┌─ EXTRACTED ENTRIES

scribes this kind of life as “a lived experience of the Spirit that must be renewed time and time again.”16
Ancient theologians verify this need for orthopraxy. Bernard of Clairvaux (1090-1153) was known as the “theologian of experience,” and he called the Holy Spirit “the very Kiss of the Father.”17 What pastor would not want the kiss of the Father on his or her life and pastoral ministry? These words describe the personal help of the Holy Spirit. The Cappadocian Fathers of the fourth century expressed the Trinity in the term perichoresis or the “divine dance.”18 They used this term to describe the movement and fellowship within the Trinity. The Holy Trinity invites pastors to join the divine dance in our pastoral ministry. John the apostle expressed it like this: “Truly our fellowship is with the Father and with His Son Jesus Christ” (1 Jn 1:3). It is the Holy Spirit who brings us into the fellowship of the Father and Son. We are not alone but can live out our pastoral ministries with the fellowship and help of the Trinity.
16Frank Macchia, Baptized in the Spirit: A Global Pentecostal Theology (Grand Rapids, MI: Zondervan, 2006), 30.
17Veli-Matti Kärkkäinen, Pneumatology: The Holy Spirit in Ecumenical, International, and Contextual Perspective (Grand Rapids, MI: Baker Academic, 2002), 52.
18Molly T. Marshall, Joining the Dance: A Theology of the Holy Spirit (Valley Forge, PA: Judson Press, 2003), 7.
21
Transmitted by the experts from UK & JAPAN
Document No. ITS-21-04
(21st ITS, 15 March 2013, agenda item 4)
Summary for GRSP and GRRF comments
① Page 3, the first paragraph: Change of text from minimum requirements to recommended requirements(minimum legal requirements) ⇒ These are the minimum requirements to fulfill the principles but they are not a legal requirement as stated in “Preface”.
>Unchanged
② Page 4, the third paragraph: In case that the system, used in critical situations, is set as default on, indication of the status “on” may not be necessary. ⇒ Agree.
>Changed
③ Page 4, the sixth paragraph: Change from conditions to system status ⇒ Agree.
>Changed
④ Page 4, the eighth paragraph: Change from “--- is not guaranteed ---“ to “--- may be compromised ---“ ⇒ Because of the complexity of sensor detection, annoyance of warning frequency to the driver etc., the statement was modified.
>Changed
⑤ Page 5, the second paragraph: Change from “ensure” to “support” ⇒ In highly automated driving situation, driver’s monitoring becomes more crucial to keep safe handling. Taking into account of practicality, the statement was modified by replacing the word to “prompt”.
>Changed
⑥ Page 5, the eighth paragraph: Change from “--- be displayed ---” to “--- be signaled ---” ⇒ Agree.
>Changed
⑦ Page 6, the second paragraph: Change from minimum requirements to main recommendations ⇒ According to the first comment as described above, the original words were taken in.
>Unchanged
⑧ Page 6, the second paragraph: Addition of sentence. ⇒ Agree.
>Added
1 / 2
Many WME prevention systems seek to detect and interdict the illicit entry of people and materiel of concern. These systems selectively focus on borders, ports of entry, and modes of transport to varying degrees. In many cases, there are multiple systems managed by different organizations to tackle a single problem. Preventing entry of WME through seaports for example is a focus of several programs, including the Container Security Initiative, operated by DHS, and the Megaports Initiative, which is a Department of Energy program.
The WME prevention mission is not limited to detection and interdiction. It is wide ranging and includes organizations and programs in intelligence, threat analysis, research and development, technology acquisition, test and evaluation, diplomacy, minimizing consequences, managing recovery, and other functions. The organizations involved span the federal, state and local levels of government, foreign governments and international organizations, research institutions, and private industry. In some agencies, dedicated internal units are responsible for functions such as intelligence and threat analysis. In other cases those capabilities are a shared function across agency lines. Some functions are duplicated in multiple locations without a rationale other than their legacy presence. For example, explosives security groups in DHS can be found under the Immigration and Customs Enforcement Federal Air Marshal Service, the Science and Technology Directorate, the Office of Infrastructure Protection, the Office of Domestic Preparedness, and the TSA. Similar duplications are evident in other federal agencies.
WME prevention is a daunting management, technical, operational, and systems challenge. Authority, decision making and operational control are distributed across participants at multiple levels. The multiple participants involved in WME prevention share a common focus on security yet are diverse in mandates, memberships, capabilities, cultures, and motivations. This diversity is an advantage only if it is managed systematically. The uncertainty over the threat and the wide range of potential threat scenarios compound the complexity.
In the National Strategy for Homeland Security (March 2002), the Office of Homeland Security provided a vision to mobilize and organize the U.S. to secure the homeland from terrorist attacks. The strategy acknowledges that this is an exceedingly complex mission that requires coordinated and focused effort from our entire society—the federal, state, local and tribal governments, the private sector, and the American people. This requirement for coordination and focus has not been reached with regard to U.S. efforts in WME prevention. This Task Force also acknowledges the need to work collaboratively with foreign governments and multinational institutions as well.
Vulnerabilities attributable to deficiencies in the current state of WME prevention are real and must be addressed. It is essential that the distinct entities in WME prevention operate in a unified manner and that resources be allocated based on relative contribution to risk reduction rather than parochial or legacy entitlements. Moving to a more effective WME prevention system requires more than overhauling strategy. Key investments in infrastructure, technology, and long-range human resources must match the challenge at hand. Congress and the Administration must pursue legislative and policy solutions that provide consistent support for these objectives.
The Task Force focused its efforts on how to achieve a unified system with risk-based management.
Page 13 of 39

└─

YOUR OBJECTIVE:
What is the number of lines in the listing that contain "Spirit"? State it and nothing more.

THE COMPLETED TASK:
5